4 Replies Latest reply on Feb 13, 2007 2:59 AM by Yuske KOMORI

    Memory leak caused by Connection$PingTask

    John Amos Newbie

      JBoss [Zion] 4.0.3SP1 (build: CVSTag=JBoss_4_0_3_SP1 date=200510231054)

      ClockDaemon is used by org.jboss.mg.Connection to periodically run Connection$PingTask. ClockDaemon holds a Heap that contains references to PingTask instances. Normally, the PingTask instances are removed from the ClockDaemon's Heap by ClockDaemon$RunLoop, which contains an infinite loop that runs each PingTask.

      Ocassionally, after running my web application for 20-30 hours, I start to see a memory leak that is caused by references to objects in the ClockDaemon's Heap.

      My application has a scheduler that issues a JMS event every 30 seconds, and each one instantiates a new Connection. The constructor for Connection calls startPingThread(), which runs

      clockDaemon.executePeriodically(pingPeriod, new PingTask(), true);


      This method call inserts a new ClockDaemon$TaskNode on the ClockDaemon's Heap.

      When I put my debugger on the leaking application, I see that ClockDaemon$RunLoop is hung on the following line:

      task.command.run();


      The task is a TaskNode instance with a command that is a PingTask instance. As a result, the loop is stopped, so none of the objects can be removed from the ClockDaemon's Heap.

      Drilling down into the PingTask.run() method, I see that it is hung at the following line:

      pingTaskSemaphore.acquire();


      My debugger shows that pingTaskSemaphore has zero permits, so the acquire() method will block until another thread calls pingTaskSemaphore.release(). But apparently release() is never called.

      It seems to me that this should never be allowed to happen, because a low priority ping task is effectively hijacking the ClockDaemon's loop that dereferences objects. Once the application reaches this state, the JVM ultimately fails with an OutOfMemory error.
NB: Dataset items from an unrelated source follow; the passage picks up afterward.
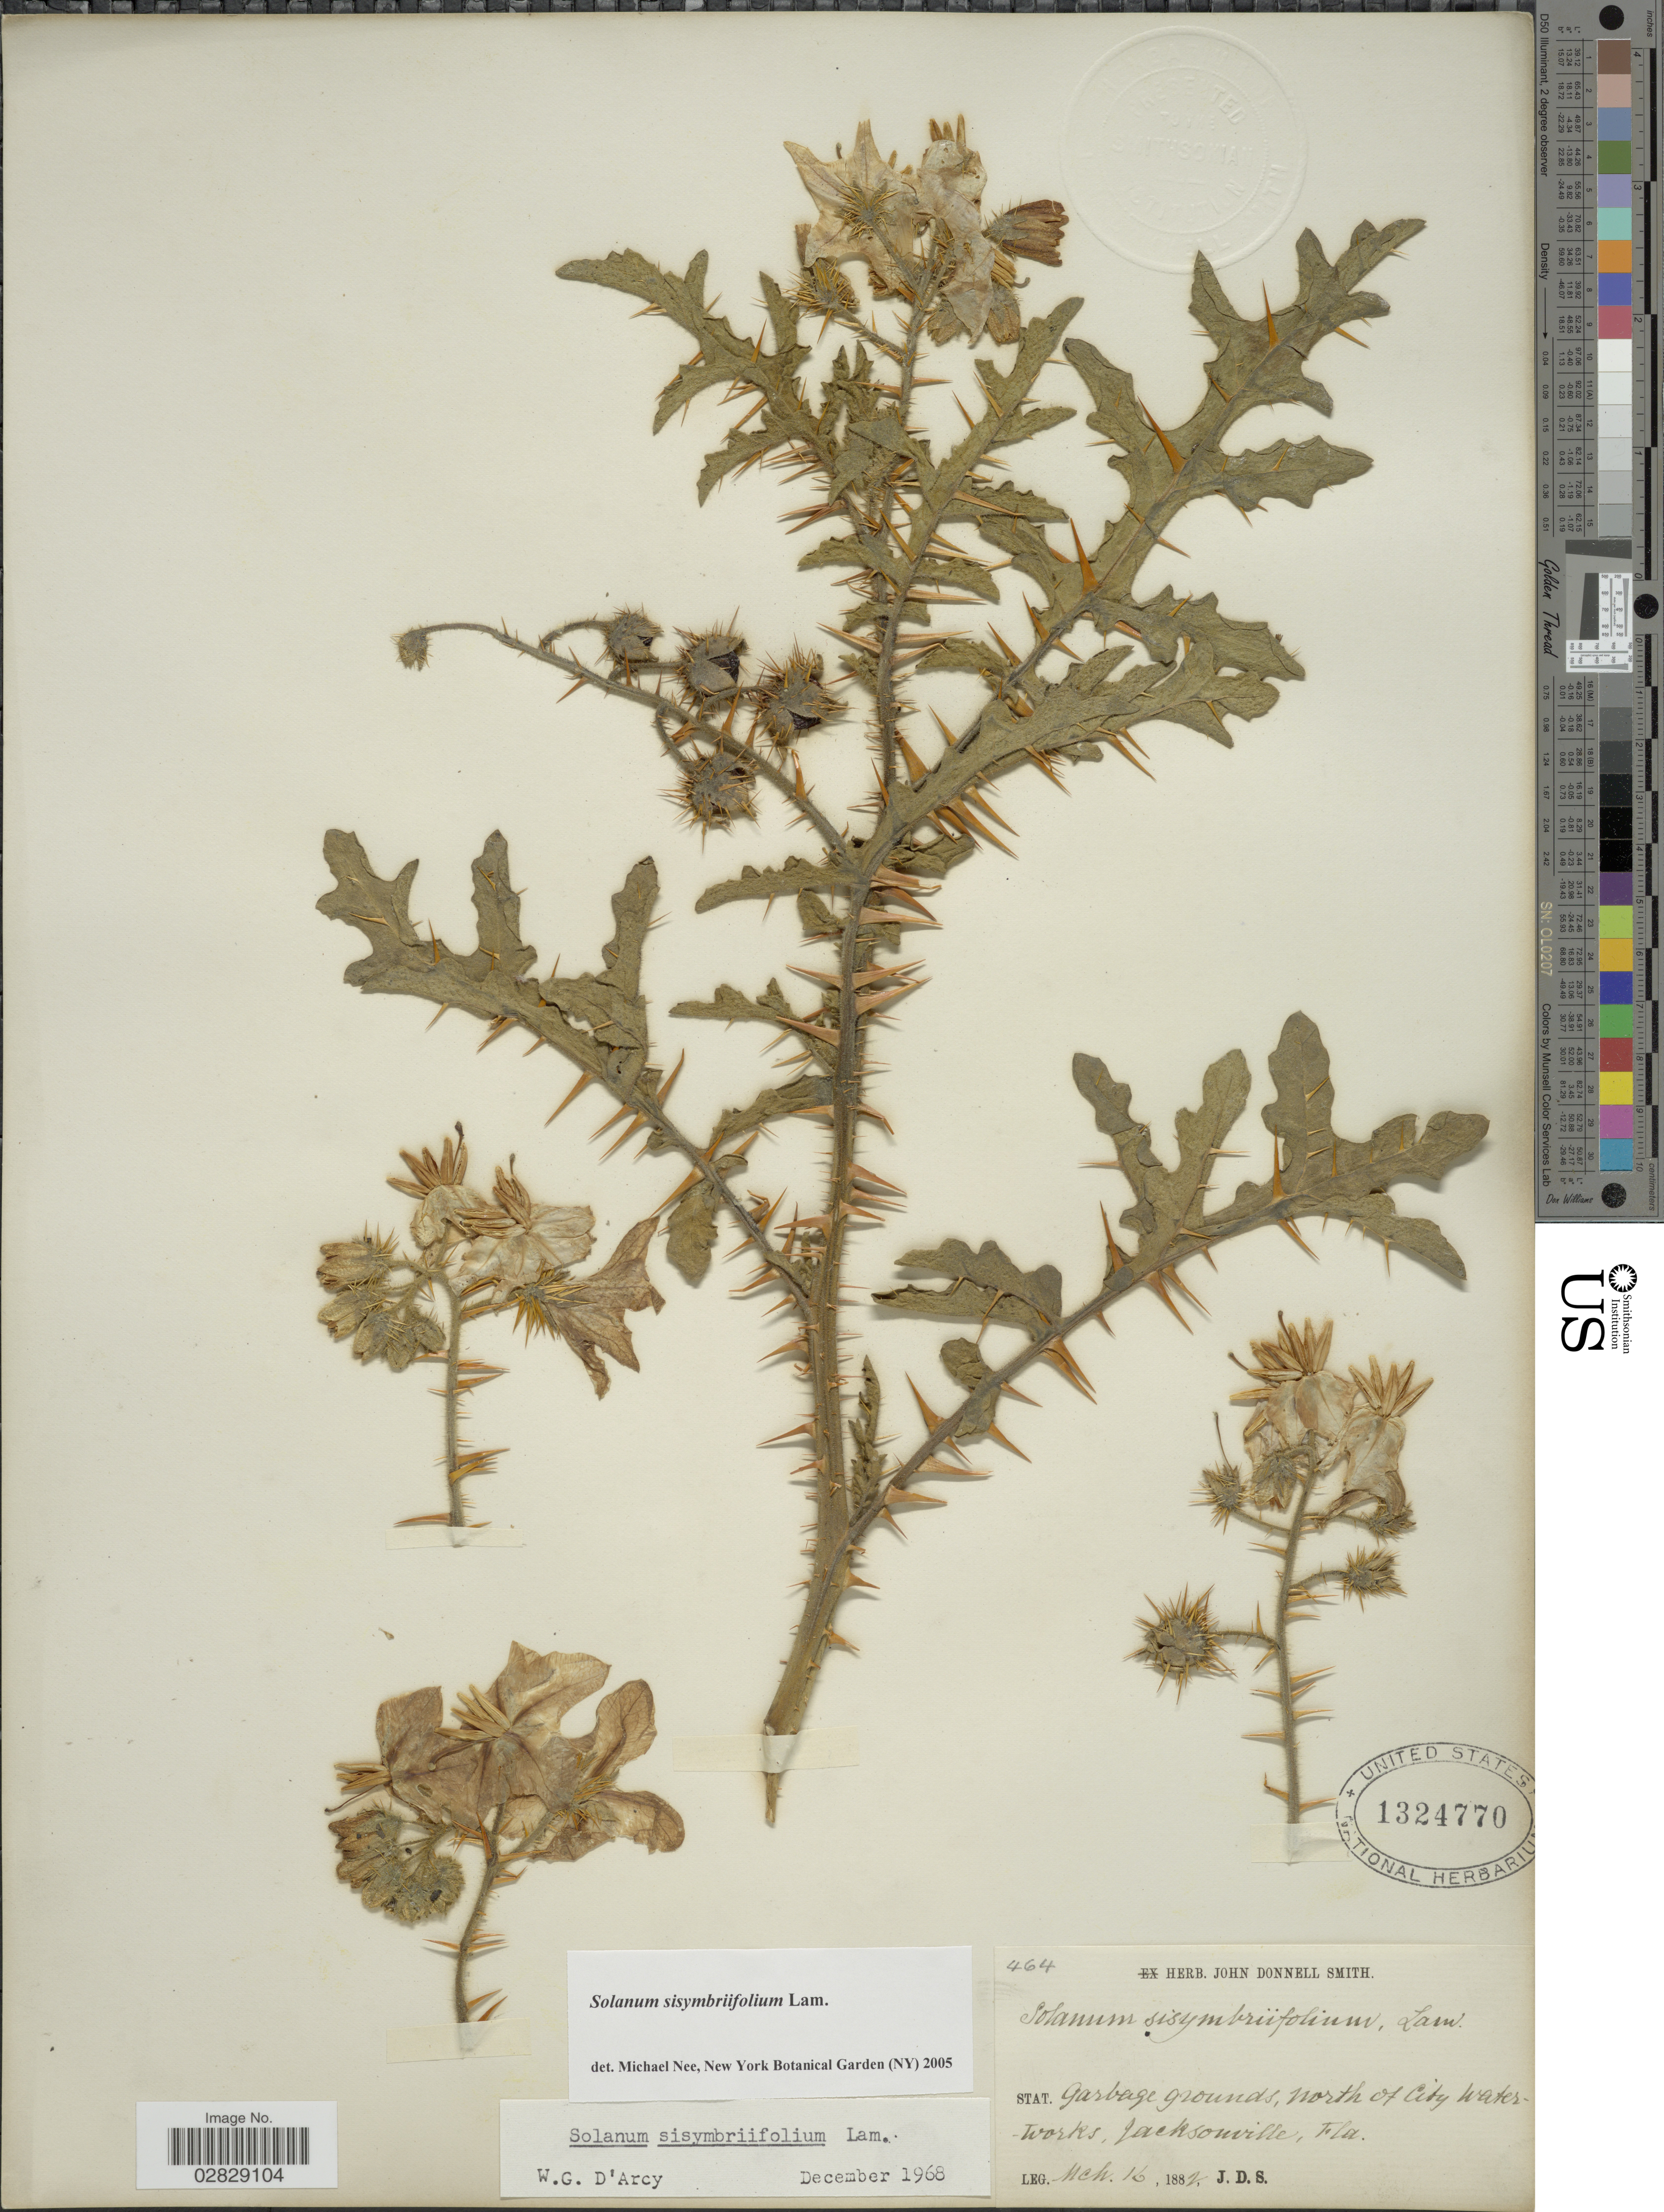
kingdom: Plantae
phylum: Tracheophyta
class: Magnoliopsida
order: Solanales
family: Solanaceae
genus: Solanum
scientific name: Solanum sisymbrifolium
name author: Lam.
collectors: J. Donnell Smith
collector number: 464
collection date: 1882-03-16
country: United States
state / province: Florida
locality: Stat. Garbage grounds. North of City Waterworks, Jacksonville.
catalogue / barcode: US 1324770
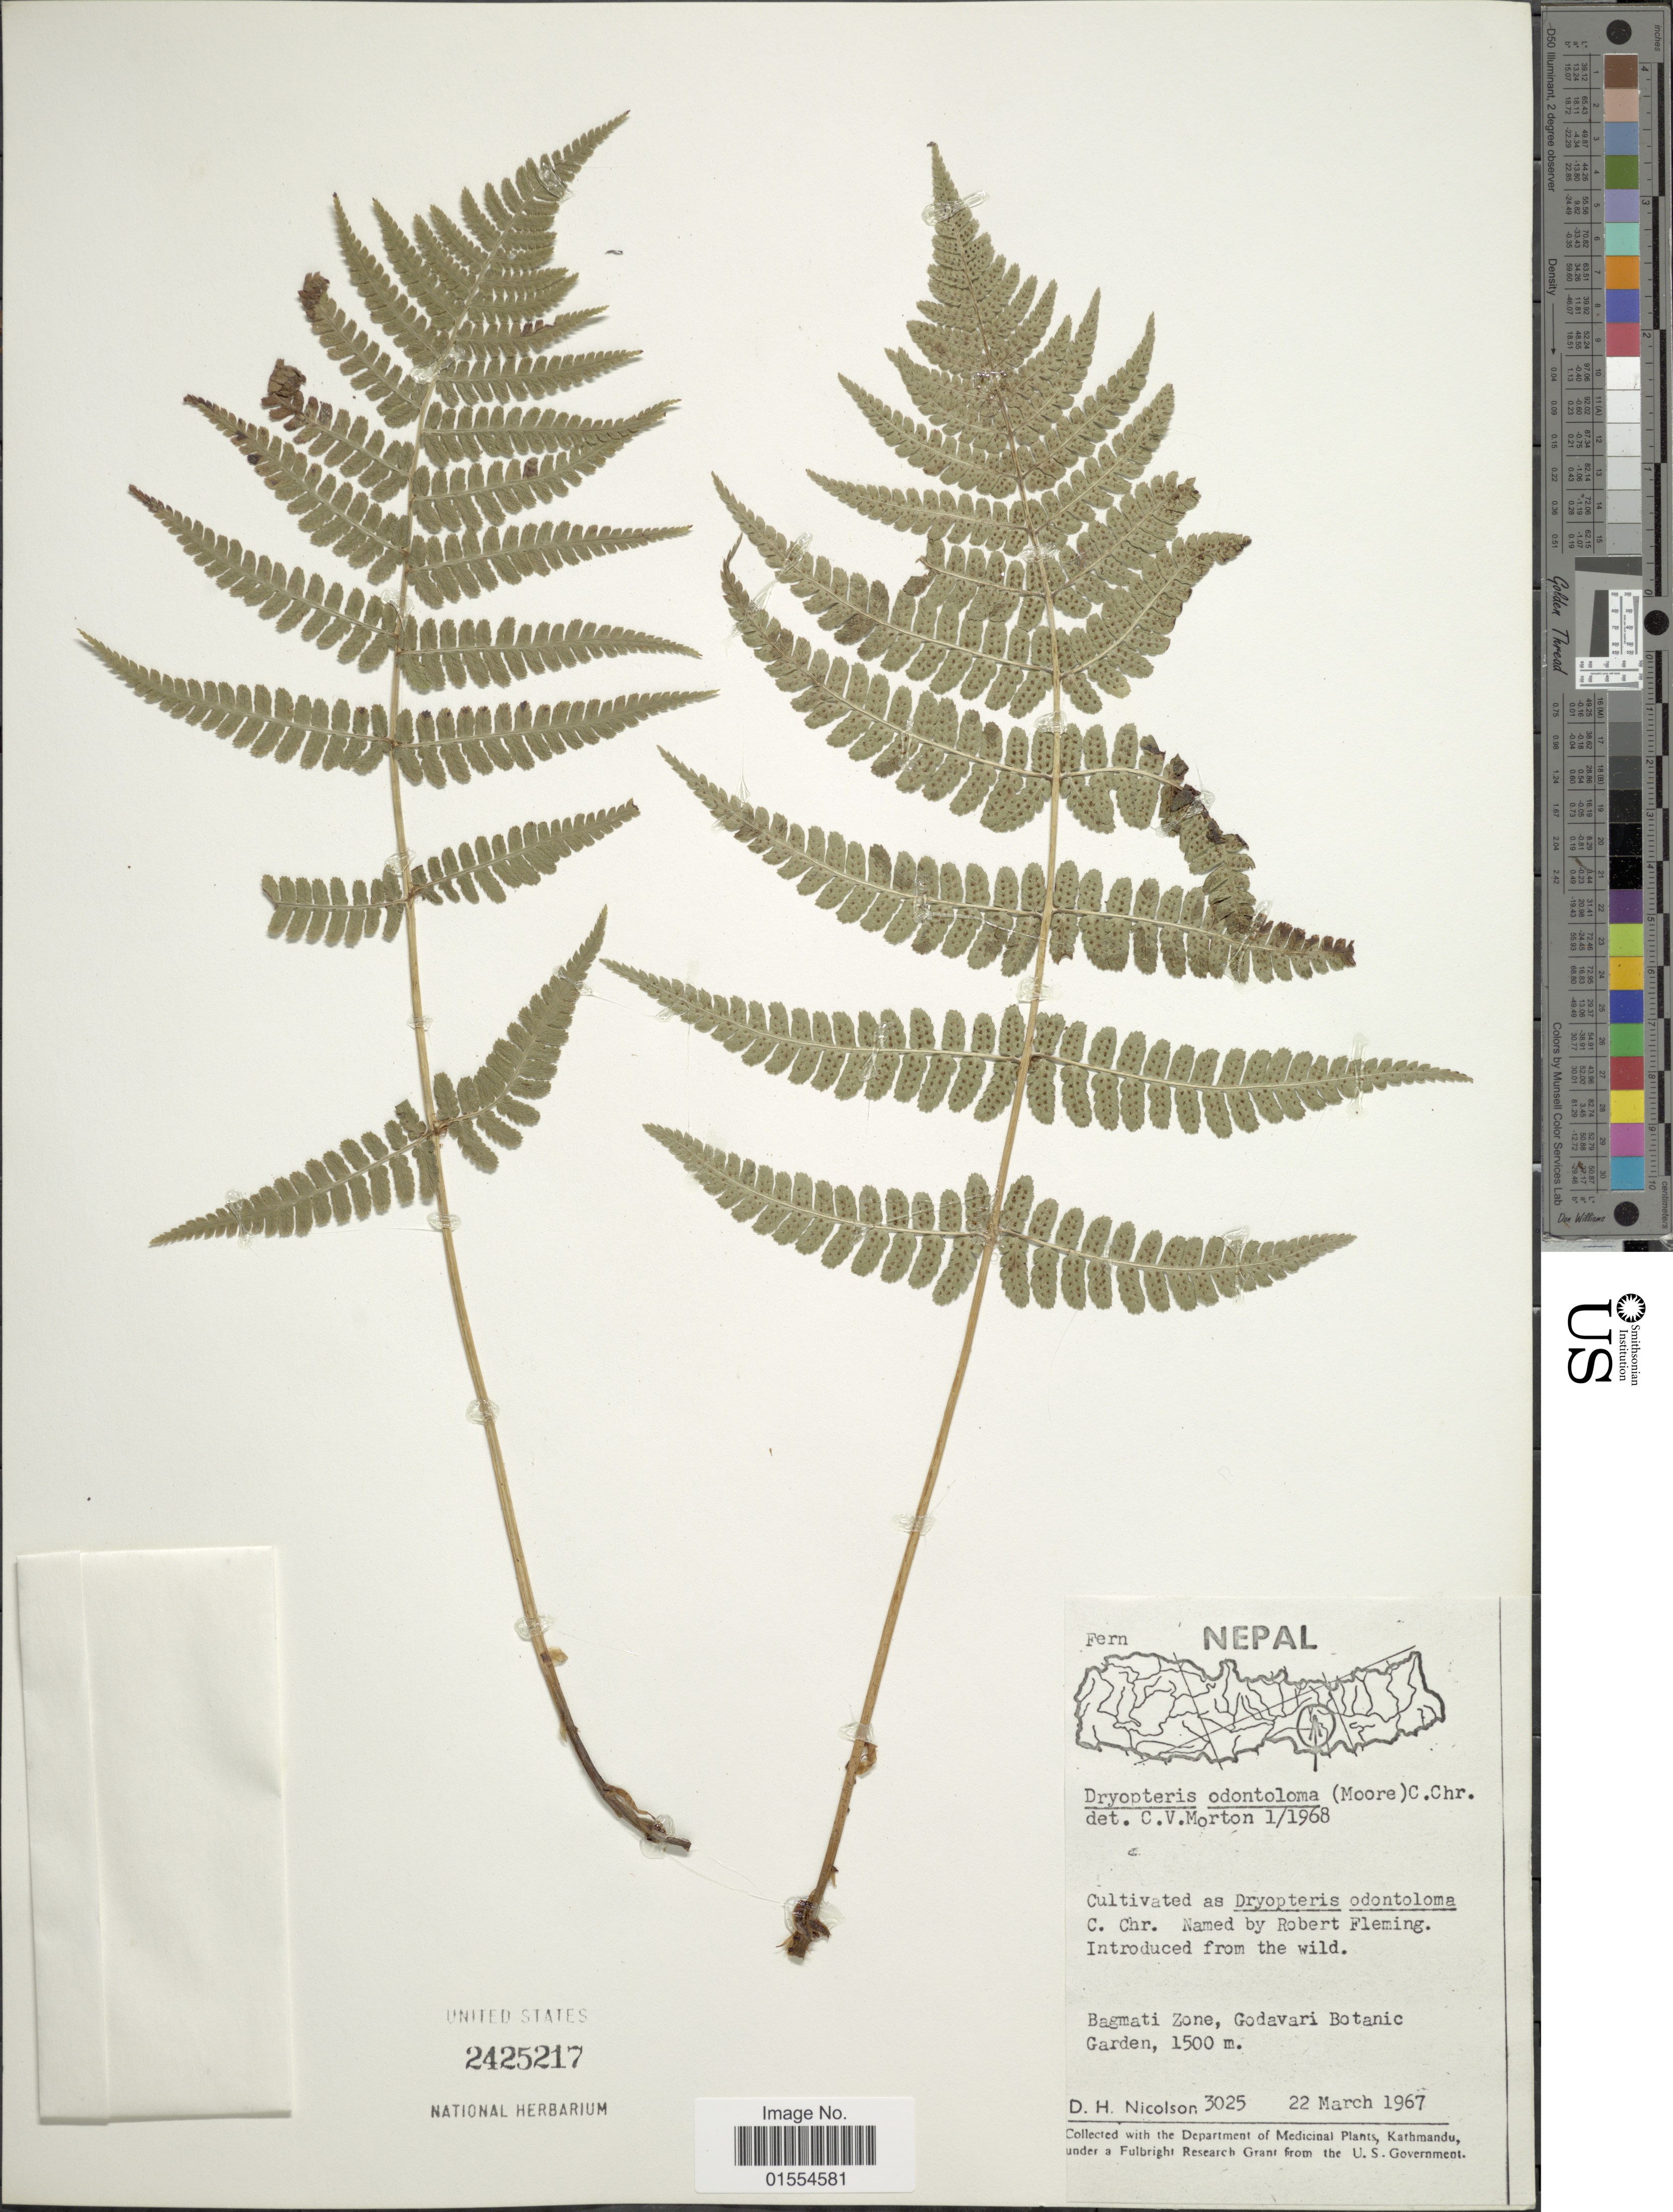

      I don't immediately see why pingTaskSemaphore.release() is never called, except that pingTaskSemaphore.acquire() is not in the same try-finally block. The PingTask.run() method is below:

       /**
       * The ping task
       */
       class PingTask implements Runnable
       {
       /**
       * Main processing method for the PingTask object
       */
       public void run()
       {
       try
       {
       pingTaskSemaphore.acquire();
       }
       catch (InterruptedException e)
       {
       log.debug("Interrupted requesting ping semaphore");
       return;
       }
       try
       {
       if (ponged == false)
       {
       // Server did not pong use with in the timeout
       // period.. Assuming the connection is dead.
       throw new SpyJMSException("No pong received", new IOException("ping timeout."));
       }
      
       ponged = false;
       pingServer(System.currentTimeMillis());
       }
       catch (Throwable t)
       {
       asynchFailure("Unexpected ping failure", t);
       }
       finally
       {
       pingTaskSemaphore.release();
       }
       }
       }
      


      Notice that pingTaskSemaphore.release() is in a finally block, but it isn't the same try block as the pingTaskSemaphore.acquire() method call, which means that it is possible for pingTaskSemaphore.acquire() to decrement the Semaphore's permits and then throw an exception that is not InterruptedException. In that case, the finally block would never be executed because the Exception would be thrown from the first try block. However, this last paragraph is speculation. I don't really know what is happening. I also don't know why it takes 20-30 hours of operation for this problem to appear. I don't have a reproducible test case because I can't consistently reproduce this problem.